Taken together, the combined monetary value of the Legos in the stack may be more or less than the value of a kwh of electricity charged by the utility for the energy consumed from the grid, and that value will vary by location and time of day and season. Under the former net-metering regime, a kwh produced was valued exactly the same as a kwh imported on the grid. This will no longer be the case.
The big picture
CLP sees real benefit, conceptually, in a pricing system that rewards clean-energy investments and helps lead to a more efficient grid. At the same time, it is important to keep in mind that local renewable investments produce major social benefits that are not monetized (or readily monetizable) by this new methodology. These include benefits to residents and businesses (in the form of lower and more stable energy costs over the long-term), and to the community (in the form of local job and wealth creation, resilience, environmental protection, and energy independence).
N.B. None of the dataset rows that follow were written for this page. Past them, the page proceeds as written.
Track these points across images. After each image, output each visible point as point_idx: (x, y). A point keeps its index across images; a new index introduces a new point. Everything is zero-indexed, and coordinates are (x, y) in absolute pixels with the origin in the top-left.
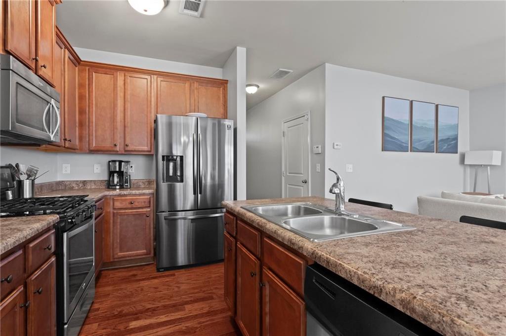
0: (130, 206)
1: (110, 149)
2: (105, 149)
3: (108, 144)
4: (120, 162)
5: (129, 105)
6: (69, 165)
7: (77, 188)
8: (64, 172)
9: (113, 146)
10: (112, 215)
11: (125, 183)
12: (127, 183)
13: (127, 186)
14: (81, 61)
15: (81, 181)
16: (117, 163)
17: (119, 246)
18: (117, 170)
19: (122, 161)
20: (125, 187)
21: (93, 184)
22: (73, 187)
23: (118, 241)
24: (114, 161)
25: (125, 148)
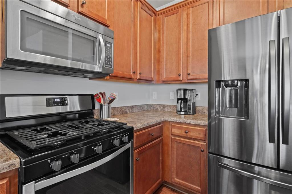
0: (185, 135)
1: (176, 79)
2: (172, 79)
3: (174, 75)
4: (185, 90)
5: (191, 35)
6: (156, 93)
7: (160, 110)
8: (153, 98)
9: (178, 76)
10: (170, 139)
11: (189, 110)
12: (191, 110)
13: (190, 112)
14: (157, 12)
15: (162, 105)
16: (182, 91)
17: (175, 171)
18: (183, 97)
19: (187, 90)
20: (188, 113)
21: (169, 108)
22: (158, 109)
23: (175, 166)
24: (180, 89)
25: (187, 77)
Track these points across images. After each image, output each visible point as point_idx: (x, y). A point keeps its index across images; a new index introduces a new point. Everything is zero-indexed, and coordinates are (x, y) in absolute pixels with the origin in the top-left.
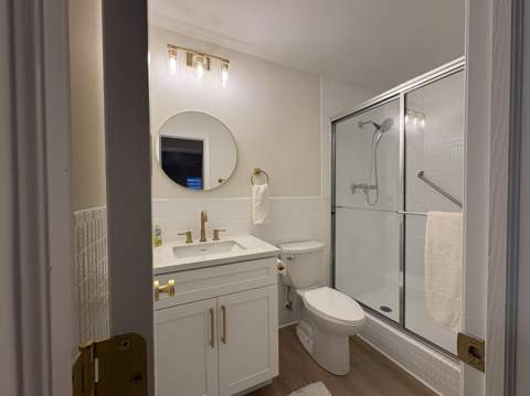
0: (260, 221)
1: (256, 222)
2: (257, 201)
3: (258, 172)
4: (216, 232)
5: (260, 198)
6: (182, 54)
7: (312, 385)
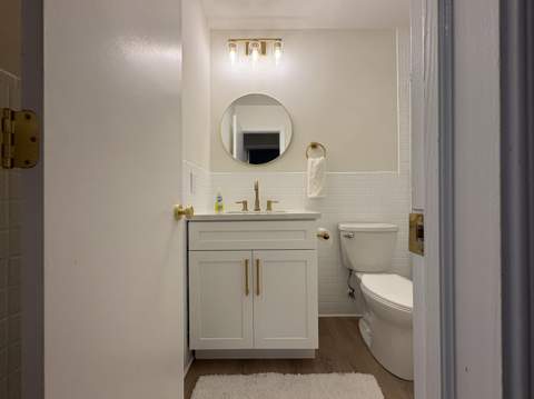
0: (315, 195)
1: (310, 196)
2: (312, 174)
3: (314, 146)
4: (269, 203)
5: (314, 171)
6: (241, 46)
7: (360, 375)
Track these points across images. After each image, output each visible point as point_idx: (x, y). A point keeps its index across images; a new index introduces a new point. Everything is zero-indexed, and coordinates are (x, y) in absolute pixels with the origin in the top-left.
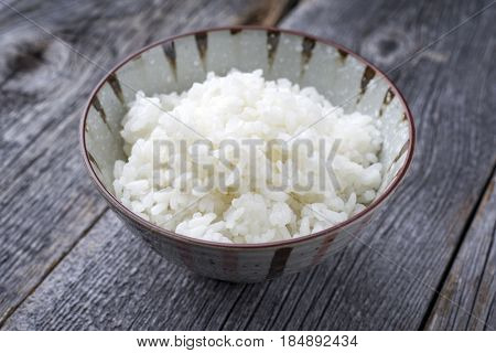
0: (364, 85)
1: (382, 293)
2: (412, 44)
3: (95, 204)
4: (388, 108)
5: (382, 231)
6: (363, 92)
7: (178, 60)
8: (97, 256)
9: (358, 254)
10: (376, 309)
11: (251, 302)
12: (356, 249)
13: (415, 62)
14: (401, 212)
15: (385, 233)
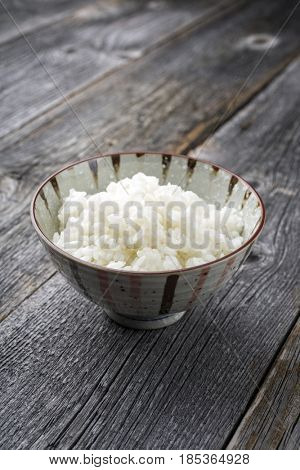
0: (231, 189)
1: (246, 337)
2: (270, 184)
3: (35, 280)
4: (247, 202)
5: (246, 299)
6: (230, 194)
7: (99, 174)
8: (36, 311)
9: (228, 313)
10: (241, 347)
11: (149, 342)
12: (227, 310)
13: (272, 195)
14: (260, 288)
15: (249, 300)
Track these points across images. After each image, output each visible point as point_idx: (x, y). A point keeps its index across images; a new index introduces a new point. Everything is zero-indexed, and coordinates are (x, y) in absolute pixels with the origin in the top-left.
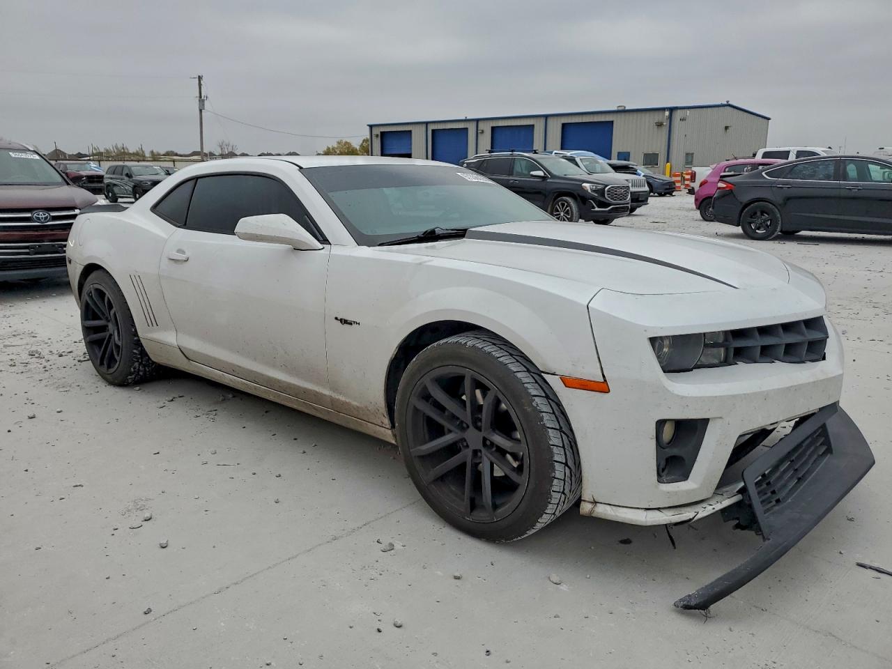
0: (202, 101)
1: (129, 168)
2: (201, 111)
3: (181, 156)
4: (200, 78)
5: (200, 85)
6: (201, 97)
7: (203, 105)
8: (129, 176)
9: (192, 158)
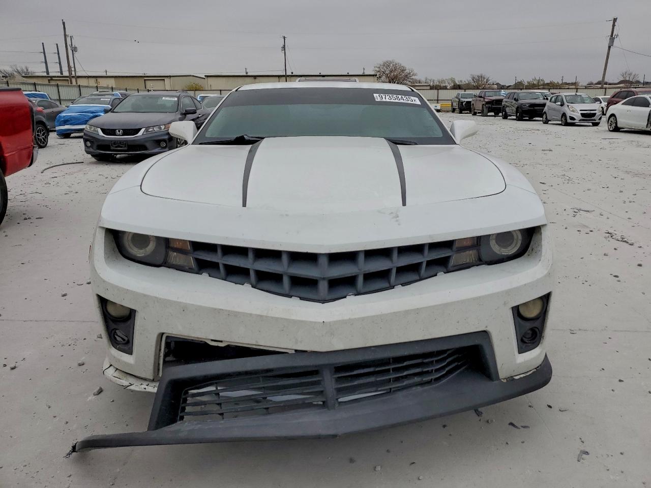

If the new policy facilitates increased local investments in renewable resources, we will judge it a success. If it discourages these resources, then the policy must be changed. Time will tell. Thankfully, the Commission Order builds in a review process, and CLP and other organizations will closely monitor how the Value Stack impacts local renewable development going forward to make sure that it does not adversely affect our transition to a more locally-based clean energy economy.
If we take a step back and look at the big picture, it is far better for our communities and for society as a whole to maximize the build-out of local renewable energy and minimize the total electricity load that we need to import via long-distance transmission from fossil fuel and nuclear resources. Local “distributed” energy will be more economically efficient; and when combined with storage technology, will make us more resilient and less vulnerable to the effects of climate change than the long transmission lines on which we currently rely. Plus, residents and businesses—and the local economy as a whole--are better off when we generate our own power, either individually or collectively.
Another concern we have has to do with the power that the Value Stack tariff confers to utilities to determine "value." Net-metering is a very simple compensation method whose value is determined completely independently of the utilities—a kwh of solar is worth the same as a kwh of electricity purchased on the retail supply market. Now, the value will depend to an important extent on information from the utilities about distribution system costs—information over which they have monopoly control. The Commission Order recognizes that there are issues with this information dependence:
“The utilities, in the first instance, have the most in-depth knowledge of their systems and have access to the planning and operational data necessary to perform such analysis. With unilateral access to the primary data and knowledge of the portions of their systems where load relief would be more or less beneficial, they are gatekeepers of the information” (p.112).
In our experience, utility cost assumptions are often overly conservative and the utilities have no incentive to be less so—especially when the costs are born by solar customers and not by the rate base as a whole. We don’t want to see our citizens and businesses short-changed for the value of their energy.
CLP will keep a close watch on utility tariff development and the impact of the new methodology on distributed renewable development, and intends to play an active role in development of the Phase 2 methodology. We’ll keep you posted.